Le programme de Jean-Luc Mélenchon passé au crible
Auteur : Vincent Arnaud, juriste
Relecteur : Jean-Paul Markus, professeur de droit public, Université Paris-Saclay
Relecteur : Alex Yousfi, juriste
Secrétariat de rédaction : Emma Cacciamani et Loïc Héreng
Source : Les Surligneurs
Remis de son échec de l’élection présidentielle de 2017, le candidat La France Insoumise (LFI), Jean-Luc Mélenchon et son double holographique, sont de retour sur le devant de la scène politique avec le programme L’Avenir en commun. Problème… Certains points de son programme suscitent de sérieuses difficultés d’application tant au regard de la Constitution que du droit de l’Union européenne.
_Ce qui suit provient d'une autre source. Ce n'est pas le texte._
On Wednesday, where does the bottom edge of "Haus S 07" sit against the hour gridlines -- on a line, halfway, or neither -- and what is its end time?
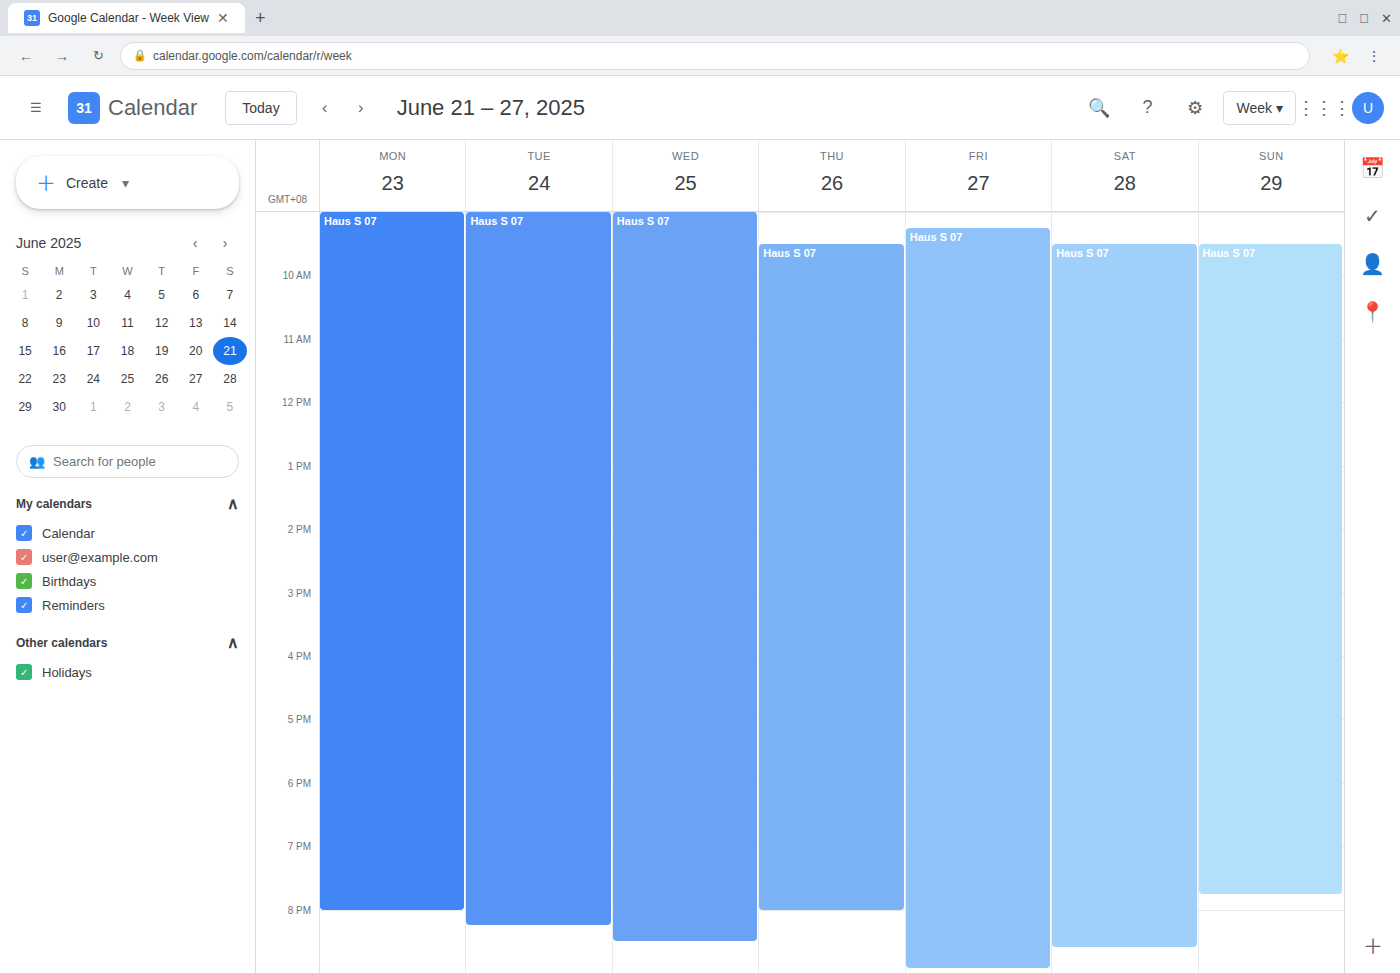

Tout d’abord, Jean-Luc Mélenchon propose, pour assainir la vie politique et sanctionner plus sévèrement les infractions à la probité publique, de rendre inéligible à vie toute personne condamnée pour corruption. Formulée ainsi, sa proposition d’inéligibilité à vie serait doublement contraire à la Constitution : parce qu’elle est automatique et donc contraire au principe d’individualisation des peines, et parce qu’elle pourrait être jugée disproportionnée. Si la peine complémentaire d’inéligibilité existe déjà dans notre droit, la rendre systématique indépendamment des circonstances serait contraire à la Constitution.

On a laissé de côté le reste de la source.